A friend from grad school and I reconnected via Facebook a couple weeks ago. She lives in Northern, CA near the Oregon border. We'd lost touch for various reasons (writing a dissertation and doing demanding post-doctoral residency at a large HMO in addition to managing a private practice will do that).
She emailed me Tuesday because she was going to be in the area the following day and wanted to know if I wanted to get together. That makes two visitors in one week's time. Something that would have been impossible 2.5 years ago and one visitor alone would have resulted in at least a 2 week crash.
Last week my friend and I sat and talked for 4 hours. It was great! One of my favorite things is having conversations. I love the process. I thoroughly enjoy getting to know people because I have an innate curiosity about almost everything. It's nice to get back in touch with that feeling again.

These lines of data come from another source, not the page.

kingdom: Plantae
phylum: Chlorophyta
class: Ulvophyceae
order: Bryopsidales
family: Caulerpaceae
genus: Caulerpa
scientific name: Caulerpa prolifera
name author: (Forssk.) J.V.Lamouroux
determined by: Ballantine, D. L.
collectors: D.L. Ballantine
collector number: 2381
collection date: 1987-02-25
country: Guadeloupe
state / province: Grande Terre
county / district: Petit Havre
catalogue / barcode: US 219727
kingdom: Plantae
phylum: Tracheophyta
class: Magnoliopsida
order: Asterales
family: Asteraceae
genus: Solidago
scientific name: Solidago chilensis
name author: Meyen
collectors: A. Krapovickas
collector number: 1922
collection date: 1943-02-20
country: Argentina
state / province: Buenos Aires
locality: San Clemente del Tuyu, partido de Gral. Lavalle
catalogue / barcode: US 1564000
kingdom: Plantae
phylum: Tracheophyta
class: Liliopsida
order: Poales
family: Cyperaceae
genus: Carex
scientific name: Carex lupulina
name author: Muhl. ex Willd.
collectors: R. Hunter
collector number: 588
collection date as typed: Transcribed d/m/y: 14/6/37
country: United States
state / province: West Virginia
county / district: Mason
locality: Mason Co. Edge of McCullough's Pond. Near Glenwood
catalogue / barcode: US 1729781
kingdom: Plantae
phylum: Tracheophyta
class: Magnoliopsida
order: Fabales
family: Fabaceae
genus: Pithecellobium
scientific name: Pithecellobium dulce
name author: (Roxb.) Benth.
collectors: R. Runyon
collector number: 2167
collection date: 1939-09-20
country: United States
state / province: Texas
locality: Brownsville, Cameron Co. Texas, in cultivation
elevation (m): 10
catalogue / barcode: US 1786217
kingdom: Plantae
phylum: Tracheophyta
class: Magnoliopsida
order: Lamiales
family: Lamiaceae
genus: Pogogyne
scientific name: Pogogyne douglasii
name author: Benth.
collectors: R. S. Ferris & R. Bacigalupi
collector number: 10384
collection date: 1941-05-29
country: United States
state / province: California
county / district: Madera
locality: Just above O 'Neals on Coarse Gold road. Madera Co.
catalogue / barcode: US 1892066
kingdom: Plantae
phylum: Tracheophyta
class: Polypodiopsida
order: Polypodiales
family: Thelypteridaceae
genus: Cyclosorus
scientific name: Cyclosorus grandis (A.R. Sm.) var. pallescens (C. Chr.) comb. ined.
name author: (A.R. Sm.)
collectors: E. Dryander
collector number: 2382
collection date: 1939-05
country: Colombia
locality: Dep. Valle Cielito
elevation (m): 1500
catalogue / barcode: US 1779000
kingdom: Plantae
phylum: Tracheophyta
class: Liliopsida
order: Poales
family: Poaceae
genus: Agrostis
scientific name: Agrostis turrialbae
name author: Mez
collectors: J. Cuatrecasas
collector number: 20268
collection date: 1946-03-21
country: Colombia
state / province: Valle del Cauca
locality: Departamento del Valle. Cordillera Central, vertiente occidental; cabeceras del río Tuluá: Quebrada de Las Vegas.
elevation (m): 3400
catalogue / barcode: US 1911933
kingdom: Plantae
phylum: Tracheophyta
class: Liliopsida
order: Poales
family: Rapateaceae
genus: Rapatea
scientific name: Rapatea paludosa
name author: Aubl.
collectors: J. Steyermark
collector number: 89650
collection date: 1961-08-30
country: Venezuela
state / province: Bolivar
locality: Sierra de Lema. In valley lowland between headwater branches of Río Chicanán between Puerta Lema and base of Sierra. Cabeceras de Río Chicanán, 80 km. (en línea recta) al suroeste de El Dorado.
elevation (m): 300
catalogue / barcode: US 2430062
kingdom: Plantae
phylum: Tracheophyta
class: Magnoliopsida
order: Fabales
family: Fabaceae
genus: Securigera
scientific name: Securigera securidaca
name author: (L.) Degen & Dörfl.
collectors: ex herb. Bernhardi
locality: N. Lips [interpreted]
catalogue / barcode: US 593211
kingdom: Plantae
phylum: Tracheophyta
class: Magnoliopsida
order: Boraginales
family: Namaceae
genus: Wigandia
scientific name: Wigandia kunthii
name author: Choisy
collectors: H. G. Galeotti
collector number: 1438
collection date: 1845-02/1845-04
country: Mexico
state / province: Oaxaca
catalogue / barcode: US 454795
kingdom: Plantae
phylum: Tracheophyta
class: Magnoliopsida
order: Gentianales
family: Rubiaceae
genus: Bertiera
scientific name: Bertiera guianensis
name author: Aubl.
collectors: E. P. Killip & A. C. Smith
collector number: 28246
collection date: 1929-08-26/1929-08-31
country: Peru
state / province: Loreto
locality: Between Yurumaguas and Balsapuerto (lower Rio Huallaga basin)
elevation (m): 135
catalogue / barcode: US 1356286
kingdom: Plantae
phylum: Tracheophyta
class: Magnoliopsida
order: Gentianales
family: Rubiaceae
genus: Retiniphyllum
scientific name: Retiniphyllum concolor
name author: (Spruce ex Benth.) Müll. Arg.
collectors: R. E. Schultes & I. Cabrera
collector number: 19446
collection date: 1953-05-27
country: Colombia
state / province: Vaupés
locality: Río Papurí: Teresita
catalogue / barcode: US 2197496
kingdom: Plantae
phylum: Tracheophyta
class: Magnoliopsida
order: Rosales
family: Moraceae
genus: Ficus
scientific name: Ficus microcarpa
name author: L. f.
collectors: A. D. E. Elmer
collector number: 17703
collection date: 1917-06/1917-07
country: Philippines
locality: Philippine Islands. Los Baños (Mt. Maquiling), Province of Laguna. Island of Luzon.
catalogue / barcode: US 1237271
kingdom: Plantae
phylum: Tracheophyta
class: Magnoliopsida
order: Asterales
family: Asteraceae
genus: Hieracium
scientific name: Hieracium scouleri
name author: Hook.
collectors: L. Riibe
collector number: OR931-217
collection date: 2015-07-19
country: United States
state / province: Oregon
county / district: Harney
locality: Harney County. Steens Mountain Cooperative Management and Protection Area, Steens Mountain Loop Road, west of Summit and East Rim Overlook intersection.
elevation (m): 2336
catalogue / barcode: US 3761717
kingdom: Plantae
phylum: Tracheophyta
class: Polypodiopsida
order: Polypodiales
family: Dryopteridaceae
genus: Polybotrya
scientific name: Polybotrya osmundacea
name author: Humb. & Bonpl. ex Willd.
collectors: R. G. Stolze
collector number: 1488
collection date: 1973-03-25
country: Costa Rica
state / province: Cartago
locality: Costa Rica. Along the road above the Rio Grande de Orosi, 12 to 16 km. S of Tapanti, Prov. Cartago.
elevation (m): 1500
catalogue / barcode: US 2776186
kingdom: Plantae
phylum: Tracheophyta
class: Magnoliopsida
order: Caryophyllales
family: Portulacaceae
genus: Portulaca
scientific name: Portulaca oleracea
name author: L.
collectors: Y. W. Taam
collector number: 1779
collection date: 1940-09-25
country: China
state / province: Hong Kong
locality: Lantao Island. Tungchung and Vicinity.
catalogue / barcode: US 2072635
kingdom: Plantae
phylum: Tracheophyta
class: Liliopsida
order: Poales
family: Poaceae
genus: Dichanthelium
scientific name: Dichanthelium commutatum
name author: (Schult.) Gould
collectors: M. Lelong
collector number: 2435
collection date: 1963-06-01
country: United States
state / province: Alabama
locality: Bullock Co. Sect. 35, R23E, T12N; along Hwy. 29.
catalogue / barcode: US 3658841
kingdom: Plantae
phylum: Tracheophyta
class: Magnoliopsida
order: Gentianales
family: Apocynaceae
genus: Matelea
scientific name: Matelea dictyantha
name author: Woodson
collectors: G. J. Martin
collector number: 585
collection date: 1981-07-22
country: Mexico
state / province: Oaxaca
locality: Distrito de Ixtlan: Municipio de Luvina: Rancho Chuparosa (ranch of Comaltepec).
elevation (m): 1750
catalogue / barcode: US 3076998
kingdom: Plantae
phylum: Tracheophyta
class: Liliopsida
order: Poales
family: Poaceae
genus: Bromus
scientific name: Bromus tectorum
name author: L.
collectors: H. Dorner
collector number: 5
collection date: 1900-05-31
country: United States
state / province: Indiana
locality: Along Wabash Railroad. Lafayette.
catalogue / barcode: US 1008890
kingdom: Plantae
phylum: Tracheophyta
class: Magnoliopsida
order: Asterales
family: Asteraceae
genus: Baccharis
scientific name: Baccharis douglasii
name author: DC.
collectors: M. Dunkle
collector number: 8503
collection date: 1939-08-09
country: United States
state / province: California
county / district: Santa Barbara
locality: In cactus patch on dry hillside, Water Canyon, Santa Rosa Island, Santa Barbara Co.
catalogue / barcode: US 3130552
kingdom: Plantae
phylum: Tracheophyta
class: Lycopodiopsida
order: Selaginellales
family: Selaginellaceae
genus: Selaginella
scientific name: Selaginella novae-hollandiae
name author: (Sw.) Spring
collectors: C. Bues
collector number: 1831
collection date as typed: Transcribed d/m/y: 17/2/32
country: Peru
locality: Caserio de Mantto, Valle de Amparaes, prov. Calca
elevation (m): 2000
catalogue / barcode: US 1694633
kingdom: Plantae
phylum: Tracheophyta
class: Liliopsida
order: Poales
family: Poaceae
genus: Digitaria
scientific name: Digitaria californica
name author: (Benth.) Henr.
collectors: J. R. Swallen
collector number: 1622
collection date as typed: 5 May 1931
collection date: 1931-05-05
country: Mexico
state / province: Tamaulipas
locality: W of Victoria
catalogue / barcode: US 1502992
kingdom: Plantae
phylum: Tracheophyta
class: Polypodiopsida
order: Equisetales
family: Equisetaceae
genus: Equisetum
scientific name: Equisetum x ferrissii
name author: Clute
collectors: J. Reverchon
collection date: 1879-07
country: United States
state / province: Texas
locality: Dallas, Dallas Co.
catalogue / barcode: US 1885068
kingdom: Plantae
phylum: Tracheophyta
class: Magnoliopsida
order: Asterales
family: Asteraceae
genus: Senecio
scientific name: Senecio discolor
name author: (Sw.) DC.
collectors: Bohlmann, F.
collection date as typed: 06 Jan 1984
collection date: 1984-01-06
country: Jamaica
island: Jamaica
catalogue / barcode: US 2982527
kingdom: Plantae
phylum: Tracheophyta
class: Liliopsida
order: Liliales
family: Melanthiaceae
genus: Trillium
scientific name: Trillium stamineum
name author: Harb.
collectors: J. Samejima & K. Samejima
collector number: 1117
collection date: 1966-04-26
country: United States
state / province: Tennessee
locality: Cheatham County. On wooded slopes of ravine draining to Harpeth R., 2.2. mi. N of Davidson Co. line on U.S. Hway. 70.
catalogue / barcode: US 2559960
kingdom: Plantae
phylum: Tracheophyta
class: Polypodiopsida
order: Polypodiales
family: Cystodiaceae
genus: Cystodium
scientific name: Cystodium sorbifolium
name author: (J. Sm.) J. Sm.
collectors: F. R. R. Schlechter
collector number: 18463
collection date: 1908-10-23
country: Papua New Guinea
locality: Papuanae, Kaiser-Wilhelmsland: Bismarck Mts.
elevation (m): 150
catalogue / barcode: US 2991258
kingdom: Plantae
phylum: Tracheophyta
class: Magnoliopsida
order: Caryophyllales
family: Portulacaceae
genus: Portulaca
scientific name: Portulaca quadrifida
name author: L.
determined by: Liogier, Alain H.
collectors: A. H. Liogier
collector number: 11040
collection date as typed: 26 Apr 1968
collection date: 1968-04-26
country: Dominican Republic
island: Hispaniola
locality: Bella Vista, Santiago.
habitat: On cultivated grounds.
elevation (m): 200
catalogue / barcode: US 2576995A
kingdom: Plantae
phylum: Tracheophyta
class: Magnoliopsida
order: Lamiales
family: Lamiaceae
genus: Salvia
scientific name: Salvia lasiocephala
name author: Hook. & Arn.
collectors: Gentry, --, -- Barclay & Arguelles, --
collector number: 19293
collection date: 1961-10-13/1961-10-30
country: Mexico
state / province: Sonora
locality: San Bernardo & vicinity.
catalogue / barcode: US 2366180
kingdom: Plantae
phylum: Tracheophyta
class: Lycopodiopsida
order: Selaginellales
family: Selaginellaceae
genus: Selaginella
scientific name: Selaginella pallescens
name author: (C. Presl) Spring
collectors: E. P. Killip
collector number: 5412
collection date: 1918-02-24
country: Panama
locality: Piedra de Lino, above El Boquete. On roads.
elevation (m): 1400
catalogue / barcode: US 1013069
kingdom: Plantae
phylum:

I got up the next day with only mild lingering effects. I went out and ran errands, did a lot of gardening, and was still able to do my research.
I thought about how impossible that would have been in 2010. Not only was it impossible but I gave up hope of ever having any sort of life. I had sort of resigned myself to simply surviving each day rather than living it.
The first 4 years of my illness were at the severe level. At times speaking above a whisper felt like too much.
I tried all the treatments out there except for stem cells, Rituxan, gcMAF, and Ampligen. All of them. I spent countless thousands of dollars. My entire life savings went towards treatments with little to show at the time.
After 7 months on Valcyte I tried Valtrex with no results. then Famvir with no results. I tried LDN but it only exacerbated the neurological stuff. I did Cheney's stem cell protocol in preparations for stem cell treatment, did Cell Signaling Factors (a la Cheney), Live Cell therapy injections, treated lyme, babesia, B12 injections, methyl B12 injections, the methylation protocol, and so on.
In 2008 my CFS doctor wrote this letter for me when I was in the reconsideration stage of the SSDI process.
In 2009-2010 (til September) I was pretty much bedbound. I was unable to talk on the phone for any length of time without crashing. If I had a medical appointment I would have to take a shower two days prior to the appointment to allow myself enough time just to recover from the shower. I needed help with showers even.
My bed was maybe 10-15 feet from the bathroom. I'd be able to get up from bed walk a few steps before needing to take a break. Many, many times I'd have to lie down right on the floor so as not to faint. Or I'd make it to the bathroom but would feel so faint while going to the bathroom that at times I had to stop and lay down immediately.
I could no longer go into stores without feeling as if I would faint.
I was having frequent staph infections on my big toes. I had a total of 5 staph infections resulting in minor surgery to remove part of the toenail. I had to have this surgery done twice on each big toe (getting shots between ones toes hurts).
When we went to look at houses to purchase I'd have to lay down in the back of the car to travel the 35 minutes. Looking at houses and remaining upright were challenging at best.
We bought a house and moved in September 2010. I decided to give Valtrex a try again because I was feeling so bad physically and was desperate for any improvement in functioning. I had little hope.
We moved on September 15. The day before I started Valtrex.
I noticed an improvement in mood upon moving. I also noticed a significant increase in back pain which I now understand as my body's expression of the inflammation process. I had back surgery in 2006 to remove a large herniation that was compressing nerves (so there's a history of back problems).
I saw an orthopedic surgeon who prescribed physical therapy to see if that would help. Physical therapy? I thought to myself. I was pretty certain I wouldn't be able to attend PT twice a week.
Not only was I able to attend physical therapy twice a week but I noticed a significant reduction in PEM (one of my most disabling symptoms at the time).
There were other improvements as well. At the time I thought Valtrex was the reason I improved.
In November 2011 my relationship (domestic partnership) ended so I went and stayed with my sister and her family for the next 6 1/2 months.
I had even more improvement. Suddenly I found myself doing their laundry as a way of saying thanks. This is a busy, active family so each week I'd wash and fold ten loads of laundry (plus my own). Not only was I able to do laundry but I was walking my dog Chelsea (who sadly died a couple months ago), plus interacting socially on a regular basis.
Given the amount of stress I was under I should have been doing a lot worse. But I was on antivirals and antibiotics. I continued to believe they were the reason for my improvement.
At least I thought so until I moved.
I moved to El Cerrito in May of 2012. I found out I was living in a building that was water damaged. The previous tenant had complained (and subsequently moved) because of mold. Another tenant in the small complex had recently died of kidney failure (he was on dialysis).
Within a few months time I noticed my functioning starting to decline. By December I had a significant increase in symptoms as well as muscle weakness in both legs. I noticed the muscle weakness was much worse in my apartment.
I started feeling woozy again. I noticed my ability to be in stores reduced. Doing errands became difficult. I was no longer able to walk Chelsea like I should. I became worried I was on the road to becoming bedbound again.
The only thing that changed was that I had moved. My treatment remained the same.